- EXERCISE REQUIREMENTS
Look through the records below and say how many lines include "serif". Give only that number.

[[ DATA IN THIS EXERCISE open ]]

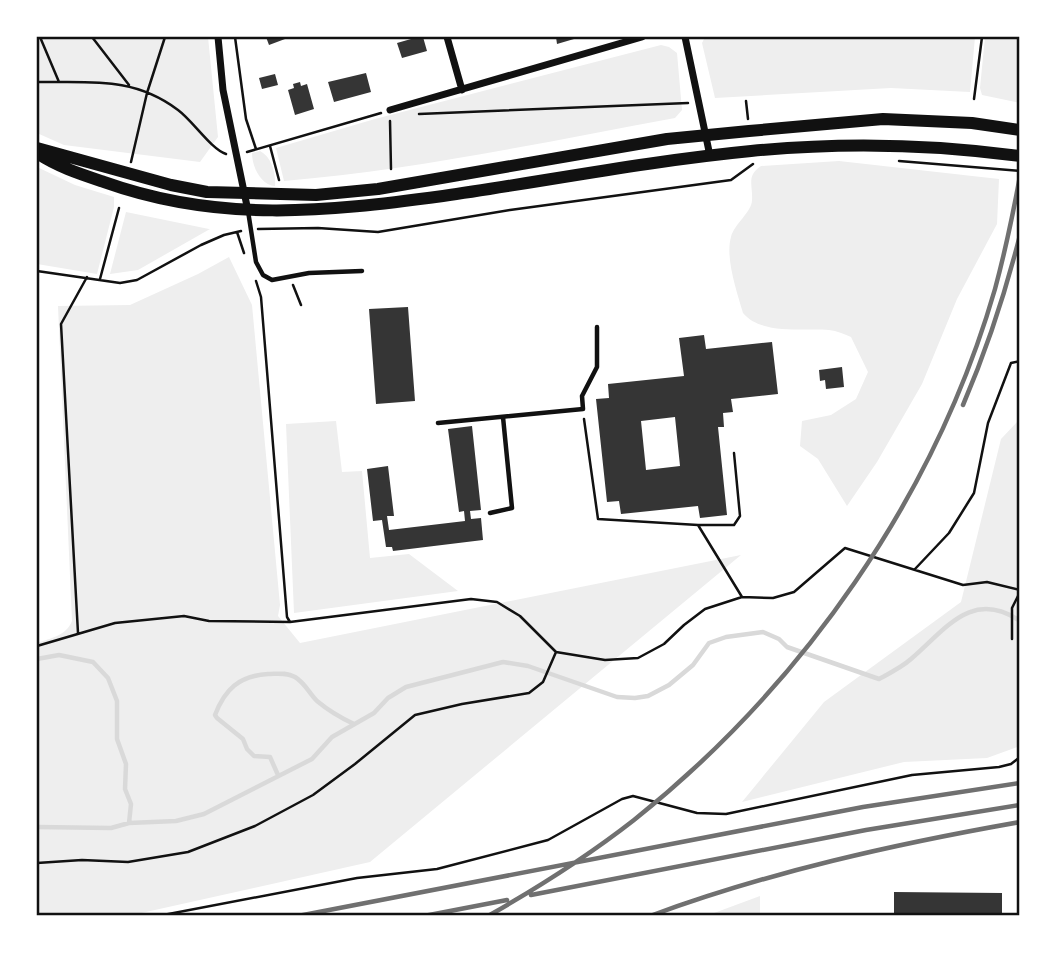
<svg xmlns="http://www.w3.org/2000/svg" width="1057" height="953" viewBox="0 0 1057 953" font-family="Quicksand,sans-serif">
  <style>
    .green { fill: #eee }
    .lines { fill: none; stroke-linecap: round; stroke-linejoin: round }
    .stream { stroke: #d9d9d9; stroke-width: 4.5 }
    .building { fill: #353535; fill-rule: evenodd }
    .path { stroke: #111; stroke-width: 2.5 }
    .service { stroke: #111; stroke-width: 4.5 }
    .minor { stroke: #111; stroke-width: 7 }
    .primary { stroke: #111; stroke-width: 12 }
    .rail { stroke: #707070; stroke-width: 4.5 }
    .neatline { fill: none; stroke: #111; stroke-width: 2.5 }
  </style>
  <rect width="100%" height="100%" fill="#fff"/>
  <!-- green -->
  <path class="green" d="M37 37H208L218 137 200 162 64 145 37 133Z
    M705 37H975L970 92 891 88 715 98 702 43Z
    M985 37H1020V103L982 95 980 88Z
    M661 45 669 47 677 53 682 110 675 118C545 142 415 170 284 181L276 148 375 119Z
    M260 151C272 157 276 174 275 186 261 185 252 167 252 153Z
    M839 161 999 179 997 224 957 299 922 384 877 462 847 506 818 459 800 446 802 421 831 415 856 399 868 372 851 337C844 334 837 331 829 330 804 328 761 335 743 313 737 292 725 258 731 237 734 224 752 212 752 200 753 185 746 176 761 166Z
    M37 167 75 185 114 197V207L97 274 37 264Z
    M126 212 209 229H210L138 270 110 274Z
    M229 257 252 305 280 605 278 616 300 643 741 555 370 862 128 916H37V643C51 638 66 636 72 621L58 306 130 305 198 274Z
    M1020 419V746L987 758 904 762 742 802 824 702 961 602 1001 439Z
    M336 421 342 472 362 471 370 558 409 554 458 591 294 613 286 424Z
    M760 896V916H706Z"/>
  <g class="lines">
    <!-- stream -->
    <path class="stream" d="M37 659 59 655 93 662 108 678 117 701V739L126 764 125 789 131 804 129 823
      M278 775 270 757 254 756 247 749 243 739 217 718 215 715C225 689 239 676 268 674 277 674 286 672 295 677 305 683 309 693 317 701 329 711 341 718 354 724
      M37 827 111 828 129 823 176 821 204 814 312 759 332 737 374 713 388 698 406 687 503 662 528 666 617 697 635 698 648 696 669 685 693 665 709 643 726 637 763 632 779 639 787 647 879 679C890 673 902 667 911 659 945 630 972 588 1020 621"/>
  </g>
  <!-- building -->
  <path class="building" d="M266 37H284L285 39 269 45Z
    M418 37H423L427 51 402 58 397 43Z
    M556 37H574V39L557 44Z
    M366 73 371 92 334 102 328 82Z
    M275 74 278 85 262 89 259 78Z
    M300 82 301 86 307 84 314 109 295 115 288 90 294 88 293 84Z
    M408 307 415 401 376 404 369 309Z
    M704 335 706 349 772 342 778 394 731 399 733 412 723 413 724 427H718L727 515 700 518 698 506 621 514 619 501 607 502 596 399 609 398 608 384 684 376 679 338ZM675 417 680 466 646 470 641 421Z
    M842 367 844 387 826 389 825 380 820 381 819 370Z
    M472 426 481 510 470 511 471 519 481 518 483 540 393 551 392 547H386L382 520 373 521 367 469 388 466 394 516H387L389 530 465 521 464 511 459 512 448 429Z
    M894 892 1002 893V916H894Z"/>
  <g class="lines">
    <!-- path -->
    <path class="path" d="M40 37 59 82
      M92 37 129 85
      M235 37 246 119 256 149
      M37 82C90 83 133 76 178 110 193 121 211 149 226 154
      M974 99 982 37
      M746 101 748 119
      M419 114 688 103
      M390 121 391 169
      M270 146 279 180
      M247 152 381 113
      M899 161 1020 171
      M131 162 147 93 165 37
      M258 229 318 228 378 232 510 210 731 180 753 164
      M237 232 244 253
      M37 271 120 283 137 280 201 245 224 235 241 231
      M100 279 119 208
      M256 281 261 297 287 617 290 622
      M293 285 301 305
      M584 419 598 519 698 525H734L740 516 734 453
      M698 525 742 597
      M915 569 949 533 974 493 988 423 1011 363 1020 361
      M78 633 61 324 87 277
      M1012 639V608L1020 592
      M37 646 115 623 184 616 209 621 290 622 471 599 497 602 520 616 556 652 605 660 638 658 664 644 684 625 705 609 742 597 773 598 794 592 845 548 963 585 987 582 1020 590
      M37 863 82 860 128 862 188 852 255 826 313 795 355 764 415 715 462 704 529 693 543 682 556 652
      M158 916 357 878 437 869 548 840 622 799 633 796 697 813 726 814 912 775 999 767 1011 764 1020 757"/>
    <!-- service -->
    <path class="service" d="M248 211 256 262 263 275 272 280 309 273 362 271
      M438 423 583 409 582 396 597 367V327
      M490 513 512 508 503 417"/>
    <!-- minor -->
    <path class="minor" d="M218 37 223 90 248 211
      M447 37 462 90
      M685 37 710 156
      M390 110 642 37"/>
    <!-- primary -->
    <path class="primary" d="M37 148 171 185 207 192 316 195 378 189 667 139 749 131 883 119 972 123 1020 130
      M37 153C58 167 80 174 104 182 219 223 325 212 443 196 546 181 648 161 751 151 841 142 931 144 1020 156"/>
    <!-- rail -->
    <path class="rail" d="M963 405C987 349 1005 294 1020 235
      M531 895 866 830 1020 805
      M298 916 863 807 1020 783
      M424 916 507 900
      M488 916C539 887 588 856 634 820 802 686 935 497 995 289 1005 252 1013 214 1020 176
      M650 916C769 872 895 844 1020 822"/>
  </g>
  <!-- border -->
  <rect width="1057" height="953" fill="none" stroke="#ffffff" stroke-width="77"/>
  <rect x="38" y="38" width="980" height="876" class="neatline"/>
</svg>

[[ DATA IN THIS EXERCISE closed ]]
[[ DATA IN THIS EXERCISE open ]]

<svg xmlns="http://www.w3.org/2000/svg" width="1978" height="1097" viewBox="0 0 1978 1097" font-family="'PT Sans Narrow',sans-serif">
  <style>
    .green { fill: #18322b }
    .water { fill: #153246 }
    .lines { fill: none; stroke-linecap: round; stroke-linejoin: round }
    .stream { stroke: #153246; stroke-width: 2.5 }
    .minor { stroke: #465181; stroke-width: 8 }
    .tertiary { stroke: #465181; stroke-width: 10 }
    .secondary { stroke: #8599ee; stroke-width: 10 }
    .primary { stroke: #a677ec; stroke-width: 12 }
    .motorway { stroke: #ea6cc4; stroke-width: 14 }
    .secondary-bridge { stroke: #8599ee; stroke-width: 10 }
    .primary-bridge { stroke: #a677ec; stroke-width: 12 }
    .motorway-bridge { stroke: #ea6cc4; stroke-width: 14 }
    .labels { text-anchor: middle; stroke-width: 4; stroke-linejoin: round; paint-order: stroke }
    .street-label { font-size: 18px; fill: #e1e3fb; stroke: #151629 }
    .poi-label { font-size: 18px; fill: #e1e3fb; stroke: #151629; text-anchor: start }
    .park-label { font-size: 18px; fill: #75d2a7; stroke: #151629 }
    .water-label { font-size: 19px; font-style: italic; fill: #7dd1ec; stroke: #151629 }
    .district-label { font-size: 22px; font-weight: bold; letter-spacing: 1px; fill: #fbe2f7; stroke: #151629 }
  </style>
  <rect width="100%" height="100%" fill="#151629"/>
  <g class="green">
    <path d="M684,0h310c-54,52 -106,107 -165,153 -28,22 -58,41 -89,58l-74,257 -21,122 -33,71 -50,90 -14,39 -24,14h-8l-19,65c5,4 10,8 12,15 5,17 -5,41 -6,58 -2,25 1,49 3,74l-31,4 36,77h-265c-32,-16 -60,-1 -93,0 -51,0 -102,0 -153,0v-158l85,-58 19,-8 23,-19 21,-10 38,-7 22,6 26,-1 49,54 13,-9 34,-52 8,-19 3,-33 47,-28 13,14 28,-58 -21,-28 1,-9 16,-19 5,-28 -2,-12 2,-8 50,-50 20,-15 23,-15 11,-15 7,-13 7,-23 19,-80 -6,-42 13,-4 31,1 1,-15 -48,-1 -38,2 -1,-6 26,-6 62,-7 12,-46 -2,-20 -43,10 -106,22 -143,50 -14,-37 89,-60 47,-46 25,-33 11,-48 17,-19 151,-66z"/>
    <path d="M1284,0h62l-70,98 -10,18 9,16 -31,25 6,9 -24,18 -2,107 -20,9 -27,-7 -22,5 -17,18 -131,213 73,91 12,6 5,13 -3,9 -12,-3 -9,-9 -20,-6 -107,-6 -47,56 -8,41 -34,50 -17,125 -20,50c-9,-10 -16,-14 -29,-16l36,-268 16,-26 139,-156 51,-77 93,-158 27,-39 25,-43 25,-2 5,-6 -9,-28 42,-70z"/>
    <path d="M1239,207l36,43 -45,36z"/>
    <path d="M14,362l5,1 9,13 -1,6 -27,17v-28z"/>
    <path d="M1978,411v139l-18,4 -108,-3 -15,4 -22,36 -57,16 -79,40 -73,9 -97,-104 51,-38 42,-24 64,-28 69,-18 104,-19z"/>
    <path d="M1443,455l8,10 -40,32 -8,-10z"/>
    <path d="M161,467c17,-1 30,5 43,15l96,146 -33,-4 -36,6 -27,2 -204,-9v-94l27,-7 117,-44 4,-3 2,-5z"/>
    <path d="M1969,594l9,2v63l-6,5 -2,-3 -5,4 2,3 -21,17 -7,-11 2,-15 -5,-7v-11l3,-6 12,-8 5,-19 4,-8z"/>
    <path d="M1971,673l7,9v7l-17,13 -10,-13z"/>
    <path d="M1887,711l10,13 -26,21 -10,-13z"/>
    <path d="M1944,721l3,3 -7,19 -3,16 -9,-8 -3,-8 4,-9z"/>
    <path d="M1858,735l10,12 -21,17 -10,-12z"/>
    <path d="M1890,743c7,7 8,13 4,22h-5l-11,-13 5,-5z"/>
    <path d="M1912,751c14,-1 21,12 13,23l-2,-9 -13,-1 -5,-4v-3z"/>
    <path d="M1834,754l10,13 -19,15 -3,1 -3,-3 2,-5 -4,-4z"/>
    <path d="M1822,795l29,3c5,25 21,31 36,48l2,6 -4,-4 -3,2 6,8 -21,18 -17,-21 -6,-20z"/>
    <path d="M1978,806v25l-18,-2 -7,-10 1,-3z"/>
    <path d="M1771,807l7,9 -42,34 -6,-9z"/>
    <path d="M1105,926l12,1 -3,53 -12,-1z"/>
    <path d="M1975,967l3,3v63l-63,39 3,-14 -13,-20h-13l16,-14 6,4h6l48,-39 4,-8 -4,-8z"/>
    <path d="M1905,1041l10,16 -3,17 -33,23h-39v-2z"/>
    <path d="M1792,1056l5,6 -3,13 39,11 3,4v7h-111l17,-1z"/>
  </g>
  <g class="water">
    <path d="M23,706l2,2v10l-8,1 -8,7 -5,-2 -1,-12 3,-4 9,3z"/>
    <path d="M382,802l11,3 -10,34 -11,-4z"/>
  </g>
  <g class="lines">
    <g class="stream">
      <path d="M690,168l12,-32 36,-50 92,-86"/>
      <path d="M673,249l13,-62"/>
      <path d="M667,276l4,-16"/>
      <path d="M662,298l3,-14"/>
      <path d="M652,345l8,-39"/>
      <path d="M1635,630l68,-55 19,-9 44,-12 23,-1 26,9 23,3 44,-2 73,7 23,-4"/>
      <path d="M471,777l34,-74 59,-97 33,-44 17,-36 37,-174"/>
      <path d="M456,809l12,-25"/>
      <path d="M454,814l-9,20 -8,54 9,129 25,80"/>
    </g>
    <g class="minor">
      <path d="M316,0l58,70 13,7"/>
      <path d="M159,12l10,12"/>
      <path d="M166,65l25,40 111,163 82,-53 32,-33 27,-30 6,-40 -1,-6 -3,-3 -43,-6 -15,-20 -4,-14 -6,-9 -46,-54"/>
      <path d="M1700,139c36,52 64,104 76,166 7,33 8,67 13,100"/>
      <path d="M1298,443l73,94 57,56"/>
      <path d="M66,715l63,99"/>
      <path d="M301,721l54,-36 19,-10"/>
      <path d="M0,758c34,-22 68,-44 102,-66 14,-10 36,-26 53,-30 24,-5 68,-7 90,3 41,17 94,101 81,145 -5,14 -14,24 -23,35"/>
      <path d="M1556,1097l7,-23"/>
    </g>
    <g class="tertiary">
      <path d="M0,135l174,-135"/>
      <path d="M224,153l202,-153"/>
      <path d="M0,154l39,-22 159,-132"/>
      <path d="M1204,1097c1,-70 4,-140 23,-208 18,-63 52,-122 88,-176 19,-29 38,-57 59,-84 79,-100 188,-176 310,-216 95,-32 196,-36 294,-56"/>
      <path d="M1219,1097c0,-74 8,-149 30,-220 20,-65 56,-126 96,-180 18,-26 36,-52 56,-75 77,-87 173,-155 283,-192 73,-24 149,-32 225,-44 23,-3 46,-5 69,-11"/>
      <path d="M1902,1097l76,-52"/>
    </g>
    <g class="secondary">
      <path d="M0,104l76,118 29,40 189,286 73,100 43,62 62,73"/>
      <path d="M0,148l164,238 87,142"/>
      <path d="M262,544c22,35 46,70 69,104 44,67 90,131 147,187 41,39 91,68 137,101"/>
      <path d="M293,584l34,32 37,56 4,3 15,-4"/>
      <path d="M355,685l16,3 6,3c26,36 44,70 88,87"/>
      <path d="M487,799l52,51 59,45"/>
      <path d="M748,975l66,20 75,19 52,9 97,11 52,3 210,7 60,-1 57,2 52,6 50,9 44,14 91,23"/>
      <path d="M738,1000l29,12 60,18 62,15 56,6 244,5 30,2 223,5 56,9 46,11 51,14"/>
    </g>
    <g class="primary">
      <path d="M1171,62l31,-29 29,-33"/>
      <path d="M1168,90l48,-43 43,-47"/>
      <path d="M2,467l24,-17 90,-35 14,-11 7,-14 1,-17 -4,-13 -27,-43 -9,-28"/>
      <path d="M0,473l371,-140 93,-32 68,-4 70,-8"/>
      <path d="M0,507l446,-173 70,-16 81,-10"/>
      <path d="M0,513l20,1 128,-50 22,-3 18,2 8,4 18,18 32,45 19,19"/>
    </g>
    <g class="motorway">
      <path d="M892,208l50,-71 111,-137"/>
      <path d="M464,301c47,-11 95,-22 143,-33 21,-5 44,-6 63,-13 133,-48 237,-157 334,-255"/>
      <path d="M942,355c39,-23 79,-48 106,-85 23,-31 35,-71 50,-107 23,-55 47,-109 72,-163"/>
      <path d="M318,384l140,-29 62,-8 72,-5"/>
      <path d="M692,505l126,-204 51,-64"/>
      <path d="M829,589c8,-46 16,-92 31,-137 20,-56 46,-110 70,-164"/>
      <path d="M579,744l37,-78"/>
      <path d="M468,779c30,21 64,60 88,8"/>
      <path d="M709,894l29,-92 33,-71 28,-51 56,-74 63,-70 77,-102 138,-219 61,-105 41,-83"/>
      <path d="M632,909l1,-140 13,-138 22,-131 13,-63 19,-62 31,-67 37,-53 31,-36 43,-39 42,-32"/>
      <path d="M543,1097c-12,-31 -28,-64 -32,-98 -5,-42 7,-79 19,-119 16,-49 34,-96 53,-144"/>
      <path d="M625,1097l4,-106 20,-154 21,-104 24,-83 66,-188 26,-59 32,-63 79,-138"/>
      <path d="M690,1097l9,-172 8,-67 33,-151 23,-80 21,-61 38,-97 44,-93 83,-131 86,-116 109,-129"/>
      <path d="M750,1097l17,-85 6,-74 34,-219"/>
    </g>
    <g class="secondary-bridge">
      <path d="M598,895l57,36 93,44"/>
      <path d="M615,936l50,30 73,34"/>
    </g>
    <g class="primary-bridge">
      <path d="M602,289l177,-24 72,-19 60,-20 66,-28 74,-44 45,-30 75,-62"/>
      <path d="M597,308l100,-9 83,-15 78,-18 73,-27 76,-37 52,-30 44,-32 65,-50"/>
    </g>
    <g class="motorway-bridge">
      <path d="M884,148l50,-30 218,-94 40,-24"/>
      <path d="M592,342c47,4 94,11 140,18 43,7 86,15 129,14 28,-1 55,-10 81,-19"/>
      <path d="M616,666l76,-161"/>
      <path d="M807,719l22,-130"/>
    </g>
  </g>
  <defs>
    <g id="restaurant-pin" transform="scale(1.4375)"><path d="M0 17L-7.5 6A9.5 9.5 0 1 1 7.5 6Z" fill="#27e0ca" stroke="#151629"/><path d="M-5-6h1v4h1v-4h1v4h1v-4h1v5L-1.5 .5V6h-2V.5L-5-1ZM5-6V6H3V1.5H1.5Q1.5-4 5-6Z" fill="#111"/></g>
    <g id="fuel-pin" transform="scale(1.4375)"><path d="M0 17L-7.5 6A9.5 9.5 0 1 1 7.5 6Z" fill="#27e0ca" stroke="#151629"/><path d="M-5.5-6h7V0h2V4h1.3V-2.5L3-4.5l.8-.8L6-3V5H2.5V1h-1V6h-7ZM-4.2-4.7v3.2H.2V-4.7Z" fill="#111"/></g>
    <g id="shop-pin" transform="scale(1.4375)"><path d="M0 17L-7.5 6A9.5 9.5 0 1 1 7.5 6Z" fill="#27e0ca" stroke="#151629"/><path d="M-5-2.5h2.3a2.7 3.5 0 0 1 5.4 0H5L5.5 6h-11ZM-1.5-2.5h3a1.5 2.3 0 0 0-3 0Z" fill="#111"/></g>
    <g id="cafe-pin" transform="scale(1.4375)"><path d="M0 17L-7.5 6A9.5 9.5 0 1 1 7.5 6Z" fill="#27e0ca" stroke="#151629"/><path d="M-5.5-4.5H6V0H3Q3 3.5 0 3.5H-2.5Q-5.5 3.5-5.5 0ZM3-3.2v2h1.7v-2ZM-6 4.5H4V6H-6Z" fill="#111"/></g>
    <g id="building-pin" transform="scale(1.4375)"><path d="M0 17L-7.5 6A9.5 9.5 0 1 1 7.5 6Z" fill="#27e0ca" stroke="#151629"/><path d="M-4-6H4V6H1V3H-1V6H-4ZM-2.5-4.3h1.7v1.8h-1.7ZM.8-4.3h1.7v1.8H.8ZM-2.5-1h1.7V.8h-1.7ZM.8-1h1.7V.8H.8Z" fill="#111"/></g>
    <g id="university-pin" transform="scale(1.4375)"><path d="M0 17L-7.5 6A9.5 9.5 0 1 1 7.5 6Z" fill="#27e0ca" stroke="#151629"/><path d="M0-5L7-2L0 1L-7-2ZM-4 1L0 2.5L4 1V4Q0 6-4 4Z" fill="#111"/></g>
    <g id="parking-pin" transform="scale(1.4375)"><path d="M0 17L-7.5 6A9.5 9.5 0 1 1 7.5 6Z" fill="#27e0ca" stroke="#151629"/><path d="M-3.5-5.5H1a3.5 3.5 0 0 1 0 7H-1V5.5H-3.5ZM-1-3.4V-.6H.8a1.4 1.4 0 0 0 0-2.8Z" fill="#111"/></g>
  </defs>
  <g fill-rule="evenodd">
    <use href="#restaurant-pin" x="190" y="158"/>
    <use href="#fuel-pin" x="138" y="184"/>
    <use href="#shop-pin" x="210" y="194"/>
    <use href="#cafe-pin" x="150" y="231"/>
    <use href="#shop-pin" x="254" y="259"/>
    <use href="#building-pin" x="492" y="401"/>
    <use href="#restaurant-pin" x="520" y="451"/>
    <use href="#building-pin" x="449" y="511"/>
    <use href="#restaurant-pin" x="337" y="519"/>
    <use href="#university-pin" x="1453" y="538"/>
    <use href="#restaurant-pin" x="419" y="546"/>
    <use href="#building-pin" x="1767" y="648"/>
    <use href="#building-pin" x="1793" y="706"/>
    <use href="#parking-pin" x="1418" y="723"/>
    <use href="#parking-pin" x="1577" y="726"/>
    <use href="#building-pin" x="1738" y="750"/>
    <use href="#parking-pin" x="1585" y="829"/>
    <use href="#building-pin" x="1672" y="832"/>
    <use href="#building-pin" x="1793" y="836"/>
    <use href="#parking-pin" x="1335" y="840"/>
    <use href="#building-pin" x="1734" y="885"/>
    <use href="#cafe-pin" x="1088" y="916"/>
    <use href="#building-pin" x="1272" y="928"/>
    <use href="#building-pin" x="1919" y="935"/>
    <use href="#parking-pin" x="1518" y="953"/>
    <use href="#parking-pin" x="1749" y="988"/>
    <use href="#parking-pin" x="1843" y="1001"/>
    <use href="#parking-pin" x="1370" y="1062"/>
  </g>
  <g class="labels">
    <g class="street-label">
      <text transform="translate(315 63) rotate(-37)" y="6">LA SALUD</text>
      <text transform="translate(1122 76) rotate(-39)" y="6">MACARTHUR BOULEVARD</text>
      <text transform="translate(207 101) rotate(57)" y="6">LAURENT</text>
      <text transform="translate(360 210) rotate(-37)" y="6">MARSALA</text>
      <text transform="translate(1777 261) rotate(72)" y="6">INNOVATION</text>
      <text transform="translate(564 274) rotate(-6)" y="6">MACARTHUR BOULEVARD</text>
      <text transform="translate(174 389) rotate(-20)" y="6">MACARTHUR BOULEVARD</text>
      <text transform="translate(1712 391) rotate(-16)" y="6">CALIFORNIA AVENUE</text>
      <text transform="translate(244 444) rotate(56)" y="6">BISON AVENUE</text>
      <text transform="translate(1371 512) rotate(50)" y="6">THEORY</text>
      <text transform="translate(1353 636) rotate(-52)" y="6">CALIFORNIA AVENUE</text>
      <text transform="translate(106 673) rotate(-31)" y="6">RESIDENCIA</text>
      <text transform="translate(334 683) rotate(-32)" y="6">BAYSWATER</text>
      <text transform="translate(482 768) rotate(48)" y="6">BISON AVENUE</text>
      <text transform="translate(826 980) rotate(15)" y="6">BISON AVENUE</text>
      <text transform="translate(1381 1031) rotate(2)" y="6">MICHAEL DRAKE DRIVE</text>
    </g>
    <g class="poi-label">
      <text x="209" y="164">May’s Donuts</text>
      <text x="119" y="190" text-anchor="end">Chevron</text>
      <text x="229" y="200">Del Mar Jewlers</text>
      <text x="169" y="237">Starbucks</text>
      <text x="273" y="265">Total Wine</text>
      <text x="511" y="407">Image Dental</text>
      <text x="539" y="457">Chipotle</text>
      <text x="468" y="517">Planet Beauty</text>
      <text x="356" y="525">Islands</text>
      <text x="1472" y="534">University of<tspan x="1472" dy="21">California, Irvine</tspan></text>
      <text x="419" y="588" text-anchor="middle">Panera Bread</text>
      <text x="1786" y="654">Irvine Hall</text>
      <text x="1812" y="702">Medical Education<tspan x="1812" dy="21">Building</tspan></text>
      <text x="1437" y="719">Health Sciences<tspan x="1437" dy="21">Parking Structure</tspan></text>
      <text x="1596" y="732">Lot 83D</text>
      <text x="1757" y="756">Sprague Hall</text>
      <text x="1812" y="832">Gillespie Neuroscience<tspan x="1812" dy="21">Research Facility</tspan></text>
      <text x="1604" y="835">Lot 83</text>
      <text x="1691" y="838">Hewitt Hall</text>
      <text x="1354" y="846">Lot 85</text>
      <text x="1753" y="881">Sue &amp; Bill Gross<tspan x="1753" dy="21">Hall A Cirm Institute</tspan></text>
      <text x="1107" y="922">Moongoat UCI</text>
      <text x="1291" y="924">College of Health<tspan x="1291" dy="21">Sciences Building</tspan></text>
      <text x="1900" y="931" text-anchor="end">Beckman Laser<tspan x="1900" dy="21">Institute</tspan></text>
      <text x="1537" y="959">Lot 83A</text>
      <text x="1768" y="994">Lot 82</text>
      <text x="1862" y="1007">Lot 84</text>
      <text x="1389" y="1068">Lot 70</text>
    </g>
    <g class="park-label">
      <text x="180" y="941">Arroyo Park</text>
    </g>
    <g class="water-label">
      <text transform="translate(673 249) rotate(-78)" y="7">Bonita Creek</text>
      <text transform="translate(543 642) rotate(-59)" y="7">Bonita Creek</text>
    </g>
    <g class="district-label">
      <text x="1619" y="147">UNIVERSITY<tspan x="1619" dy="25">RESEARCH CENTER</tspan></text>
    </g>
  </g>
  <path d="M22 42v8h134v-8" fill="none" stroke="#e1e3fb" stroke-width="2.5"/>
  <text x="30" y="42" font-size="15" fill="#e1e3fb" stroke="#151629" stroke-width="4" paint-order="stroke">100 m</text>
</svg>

[[ DATA IN THIS EXERCISE closed ]]

- REPLY
2